**Directions for this task**
Reproduce, character for character, the lines of the material starting with the line that contains "the **Format designer** page.</span></span>" and going on through the final line of the material.

====== Provided material ======

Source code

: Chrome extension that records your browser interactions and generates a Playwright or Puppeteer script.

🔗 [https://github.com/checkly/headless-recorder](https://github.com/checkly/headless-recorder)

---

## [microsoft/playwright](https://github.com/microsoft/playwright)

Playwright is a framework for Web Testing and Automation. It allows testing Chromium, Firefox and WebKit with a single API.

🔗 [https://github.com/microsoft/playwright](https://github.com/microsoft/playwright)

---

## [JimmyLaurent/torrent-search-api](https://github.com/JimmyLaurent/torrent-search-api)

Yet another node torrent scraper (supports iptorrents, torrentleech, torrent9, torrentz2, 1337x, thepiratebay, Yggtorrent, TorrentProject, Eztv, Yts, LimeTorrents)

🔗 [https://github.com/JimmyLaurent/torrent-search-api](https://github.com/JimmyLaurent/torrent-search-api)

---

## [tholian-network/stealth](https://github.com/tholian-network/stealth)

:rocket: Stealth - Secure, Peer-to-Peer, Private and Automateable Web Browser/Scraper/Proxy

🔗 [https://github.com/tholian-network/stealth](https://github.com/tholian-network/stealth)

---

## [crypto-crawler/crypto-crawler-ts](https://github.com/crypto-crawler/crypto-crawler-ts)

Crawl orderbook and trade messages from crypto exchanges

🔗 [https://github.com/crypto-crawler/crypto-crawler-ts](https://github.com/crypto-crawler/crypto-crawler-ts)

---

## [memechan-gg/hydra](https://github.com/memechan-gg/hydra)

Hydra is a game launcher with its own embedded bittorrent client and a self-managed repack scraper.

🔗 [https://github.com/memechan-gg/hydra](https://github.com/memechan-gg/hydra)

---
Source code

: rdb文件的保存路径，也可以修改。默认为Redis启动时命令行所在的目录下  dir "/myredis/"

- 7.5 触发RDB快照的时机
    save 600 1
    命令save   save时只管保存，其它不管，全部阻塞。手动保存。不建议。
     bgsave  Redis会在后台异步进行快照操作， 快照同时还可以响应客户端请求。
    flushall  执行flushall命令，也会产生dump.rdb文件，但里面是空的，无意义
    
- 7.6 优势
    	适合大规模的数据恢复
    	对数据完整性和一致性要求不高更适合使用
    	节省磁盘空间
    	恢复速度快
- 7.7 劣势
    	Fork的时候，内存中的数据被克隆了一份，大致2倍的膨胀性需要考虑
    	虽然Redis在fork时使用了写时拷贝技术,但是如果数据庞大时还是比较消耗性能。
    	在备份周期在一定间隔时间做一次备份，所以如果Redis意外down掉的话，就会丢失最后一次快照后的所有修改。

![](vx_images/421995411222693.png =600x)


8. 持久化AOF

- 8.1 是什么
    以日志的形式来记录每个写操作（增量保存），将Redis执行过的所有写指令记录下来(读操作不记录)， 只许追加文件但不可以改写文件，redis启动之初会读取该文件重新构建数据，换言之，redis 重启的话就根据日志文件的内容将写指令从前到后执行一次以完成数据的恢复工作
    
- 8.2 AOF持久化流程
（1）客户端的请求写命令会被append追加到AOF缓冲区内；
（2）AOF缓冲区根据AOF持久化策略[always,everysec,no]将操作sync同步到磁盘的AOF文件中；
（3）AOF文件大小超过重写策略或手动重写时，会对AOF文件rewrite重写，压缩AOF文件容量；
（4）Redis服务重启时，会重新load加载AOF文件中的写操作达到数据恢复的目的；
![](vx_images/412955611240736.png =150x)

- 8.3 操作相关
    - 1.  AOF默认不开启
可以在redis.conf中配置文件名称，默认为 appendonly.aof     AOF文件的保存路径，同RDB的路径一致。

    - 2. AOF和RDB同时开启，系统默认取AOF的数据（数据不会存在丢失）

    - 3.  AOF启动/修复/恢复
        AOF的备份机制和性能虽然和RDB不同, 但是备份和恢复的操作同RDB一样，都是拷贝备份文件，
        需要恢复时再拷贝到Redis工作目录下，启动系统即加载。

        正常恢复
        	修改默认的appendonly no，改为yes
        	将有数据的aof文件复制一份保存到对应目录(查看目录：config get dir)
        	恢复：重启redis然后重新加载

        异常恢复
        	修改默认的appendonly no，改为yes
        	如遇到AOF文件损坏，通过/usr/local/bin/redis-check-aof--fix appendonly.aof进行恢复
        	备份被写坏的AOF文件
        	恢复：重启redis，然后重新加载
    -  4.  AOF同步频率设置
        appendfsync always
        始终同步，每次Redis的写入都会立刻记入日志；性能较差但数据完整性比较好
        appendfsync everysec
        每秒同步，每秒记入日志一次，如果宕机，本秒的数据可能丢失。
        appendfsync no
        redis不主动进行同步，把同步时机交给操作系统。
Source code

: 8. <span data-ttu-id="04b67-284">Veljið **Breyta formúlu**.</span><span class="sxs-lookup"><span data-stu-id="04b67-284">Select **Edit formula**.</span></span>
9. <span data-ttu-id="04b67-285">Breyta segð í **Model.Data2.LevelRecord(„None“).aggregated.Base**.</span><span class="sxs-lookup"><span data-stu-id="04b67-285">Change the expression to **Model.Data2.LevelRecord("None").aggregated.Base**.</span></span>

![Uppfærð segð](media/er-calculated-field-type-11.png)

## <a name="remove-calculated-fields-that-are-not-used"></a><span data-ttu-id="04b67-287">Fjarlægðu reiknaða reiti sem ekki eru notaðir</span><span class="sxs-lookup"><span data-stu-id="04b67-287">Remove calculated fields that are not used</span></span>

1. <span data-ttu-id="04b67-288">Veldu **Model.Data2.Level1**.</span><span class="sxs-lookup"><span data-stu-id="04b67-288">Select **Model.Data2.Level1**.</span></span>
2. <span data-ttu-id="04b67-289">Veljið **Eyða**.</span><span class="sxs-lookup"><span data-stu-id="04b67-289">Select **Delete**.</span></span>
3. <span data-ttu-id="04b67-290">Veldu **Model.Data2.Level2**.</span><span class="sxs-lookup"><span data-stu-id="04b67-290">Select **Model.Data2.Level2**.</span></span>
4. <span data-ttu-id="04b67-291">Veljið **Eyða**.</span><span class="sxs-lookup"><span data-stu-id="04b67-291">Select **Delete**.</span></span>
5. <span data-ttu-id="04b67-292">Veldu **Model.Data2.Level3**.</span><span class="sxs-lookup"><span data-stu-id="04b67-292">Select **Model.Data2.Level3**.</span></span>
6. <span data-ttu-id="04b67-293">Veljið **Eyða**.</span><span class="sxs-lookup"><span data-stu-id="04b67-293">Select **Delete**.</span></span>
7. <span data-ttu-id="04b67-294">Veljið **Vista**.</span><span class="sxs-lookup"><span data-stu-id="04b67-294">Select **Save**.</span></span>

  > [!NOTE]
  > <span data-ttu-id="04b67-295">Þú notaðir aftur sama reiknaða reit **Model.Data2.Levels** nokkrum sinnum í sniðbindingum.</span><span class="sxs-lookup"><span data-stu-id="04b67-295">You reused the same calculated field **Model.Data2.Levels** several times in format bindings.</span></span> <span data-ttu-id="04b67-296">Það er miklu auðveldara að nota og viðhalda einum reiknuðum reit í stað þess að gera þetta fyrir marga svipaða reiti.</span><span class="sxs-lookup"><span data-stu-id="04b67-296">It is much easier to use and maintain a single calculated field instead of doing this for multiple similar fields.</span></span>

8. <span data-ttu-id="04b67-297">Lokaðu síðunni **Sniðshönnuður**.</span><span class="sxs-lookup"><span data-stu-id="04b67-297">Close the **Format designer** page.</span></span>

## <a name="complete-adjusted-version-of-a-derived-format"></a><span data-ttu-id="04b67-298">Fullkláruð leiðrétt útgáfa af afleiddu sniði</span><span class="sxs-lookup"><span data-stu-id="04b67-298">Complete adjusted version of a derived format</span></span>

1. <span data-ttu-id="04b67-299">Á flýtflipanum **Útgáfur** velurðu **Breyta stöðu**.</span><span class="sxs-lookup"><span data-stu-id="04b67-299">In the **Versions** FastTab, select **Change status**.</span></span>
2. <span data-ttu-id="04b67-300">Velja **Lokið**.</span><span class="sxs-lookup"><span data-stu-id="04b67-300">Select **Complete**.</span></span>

======

**Answer to this exercise**
8. <span data-ttu-id="04b67-297">Lokaðu síðunni **Sniðshönnuður**.</span><span class="sxs-lookup"><span data-stu-id="04b67-297">Close the **Format designer** page.</span></span>

## <a name="complete-adjusted-version-of-a-derived-format"></a><span data-ttu-id="04b67-298">Fullkláruð leiðrétt útgáfa af afleiddu sniði</span><span class="sxs-lookup"><span data-stu-id="04b67-298">Complete adjusted version of a derived format</span></span>

1. <span data-ttu-id="04b67-299">Á flýtflipanum **Útgáfur** velurðu **Breyta stöðu**.</span><span class="sxs-lookup"><span data-stu-id="04b67-299">In the **Versions** FastTab, select **Change status**.</span></span>
2. <span data-ttu-id="04b67-300">Velja **Lokið**.</span><span class="sxs-lookup"><span data-stu-id="04b67-300">Select **Complete**.</span></span>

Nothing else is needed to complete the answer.